Следующая только через час.

По длине платформы зажгли фонари.

Из поселка, что прятался в сыром подземелье леса с другой стороны путей, доносился собачий лай, а еще дальше - с шоссе - гул тяжелых грузовиков. Светофор у переезда оцепенел - он вполне обозрим на фоне туловища покосившейся водонапорной башни, из пробитого бака которой вниз хлещет вода. Летом дачники довольно часто тут моют свои машины.

Я поднялся на мост. Здание школы и Гидролизный завод отсюда были хорошо видны.

Раньше моя мать работала на Гидролизном в отделе кадров, но после того, как тут убили ее брата, моего дядьку, ушла оттуда и вообще старалась не бывать в тех краях.

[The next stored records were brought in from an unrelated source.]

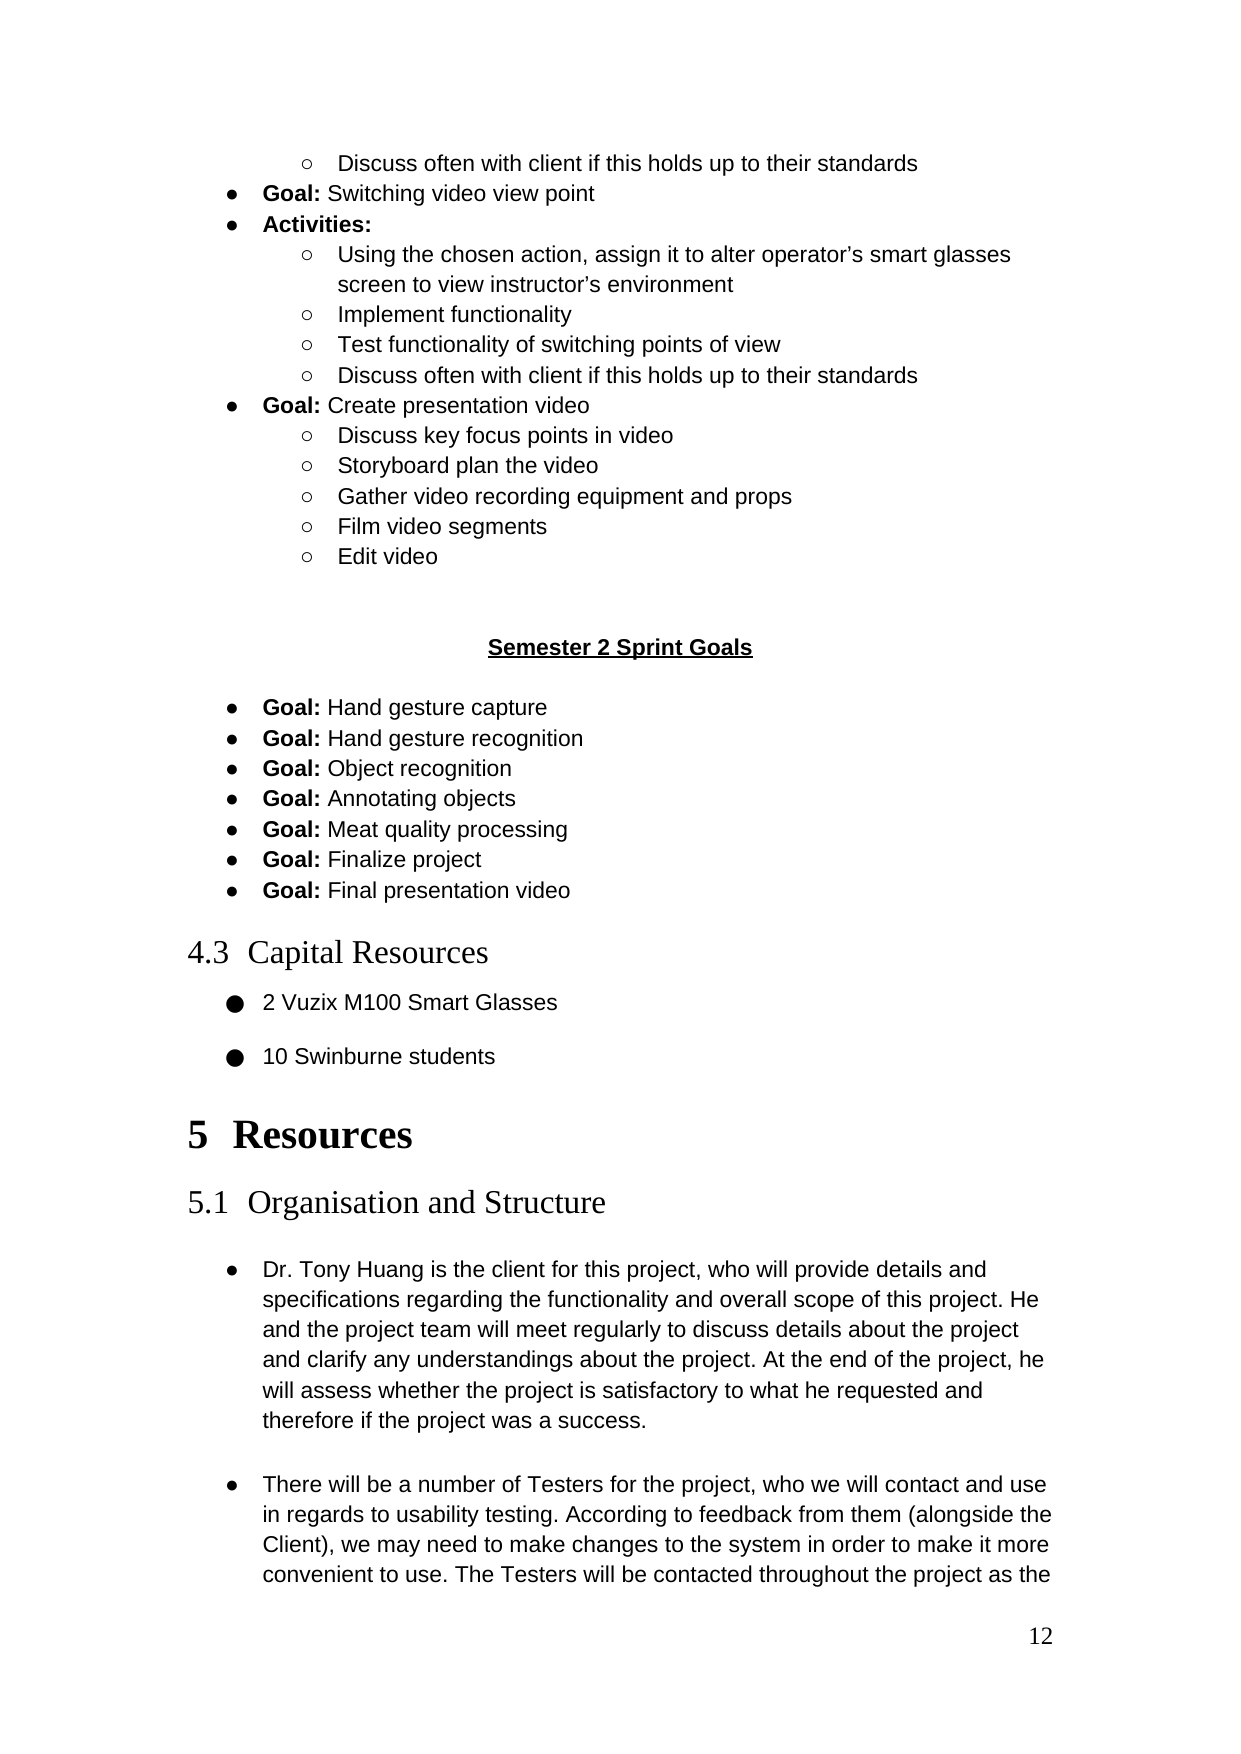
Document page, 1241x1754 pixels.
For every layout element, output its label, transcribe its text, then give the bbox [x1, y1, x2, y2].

list Edit video [300, 543, 1053, 569]
list Discuss key focus points in video [300, 422, 1053, 449]
text Semester 2 Sprint Goals [187, 634, 1053, 660]
list Gather video recording equipment and props [300, 483, 1053, 509]
list Goal: Finalize project [225, 846, 1053, 873]
list Dr. Tony Huang is the client for this project, who will provide details and specifications regarding the functionality and overall scope of this project. He and the project team will meet regularly to discuss details about the project and clarify any understandings about the project. At the end of the project, he will assess whether the project is satisfactory to what he requested and therefore if the project was a success. [225, 1256, 1053, 1466]
list Goal: Create presentation video [225, 392, 1053, 418]
list Storyboard plan the video [300, 452, 1053, 479]
subtitle Capital Resources [187, 932, 1053, 970]
list Goal: Switching video view point [225, 180, 1053, 207]
list Activities: [225, 211, 1053, 237]
list Using the chosen action, assign it to alter operator’s smart glasses screen to view instructor’s environment [300, 241, 1053, 297]
list 2 Vuzix M100 Smart Glasses [225, 977, 1053, 1024]
list Implement functionality [300, 301, 1053, 328]
list Test functionality of switching points of view [300, 331, 1053, 358]
list Goal: Final presentation video [225, 877, 1053, 903]
list Film video segments [300, 513, 1053, 539]
list Goal: Hand gesture capture [225, 694, 1053, 721]
subtitle Organisation and Structure [187, 1182, 1053, 1221]
list Goal: Annotating objects [225, 785, 1053, 812]
list 10 Swinburne students [225, 1031, 1053, 1078]
list Goal: Meat quality processing [225, 816, 1053, 842]
list Discuss often with client if this holds up to their standards [300, 362, 1053, 388]
list Discuss often with client if this holds up to their standards [300, 150, 1053, 176]
subtitle Resources [187, 1109, 1053, 1157]
list There will be a number of Testers for the project, who we will contact and use in regards to usability testing. According to feedback from them (alongside the Client), we may need to make changes to the system in order to make it more convenient to use. The Testers will be contacted throughout the project as the team makes progress in order to make sure that the program does not run into any major problems. [225, 1471, 1053, 1587]
list Goal: Object recognition [225, 755, 1053, 781]
list Goal: Hand gesture recognition [225, 724, 1053, 751]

Это произошло лет пять назад. Тогда к загрузочным танкам-цистернам на 32-м километре> проложили новый спиртопровод, который охраняли с автоматами.

Вообще-то это была крайняя мера, потому что двойной кожух умельцы рассверливали и, вставив специальную разборную воронку, по внешнему контуру пускали грязную техническую воду, сливали спирт.

Брат моей матери тоже промышлял этим.

Сверлить, как правило, ходили ночью, это и понятно. Говорят, что моему дядьке просто не повезло: когда работа была уже почти закончена, по периметру спиртопровода совершенно неожиданно врубили прожектора. Просто так врубили, ради смеха, от нечего делать. Их никогда не включали. И не надо было бежать, но он, брат моей матери, побежал по деревянному настилу вдоль кожуха. Может быть, его просто хотели попугать, но оказалось, что в него разрядили почти целый рожок.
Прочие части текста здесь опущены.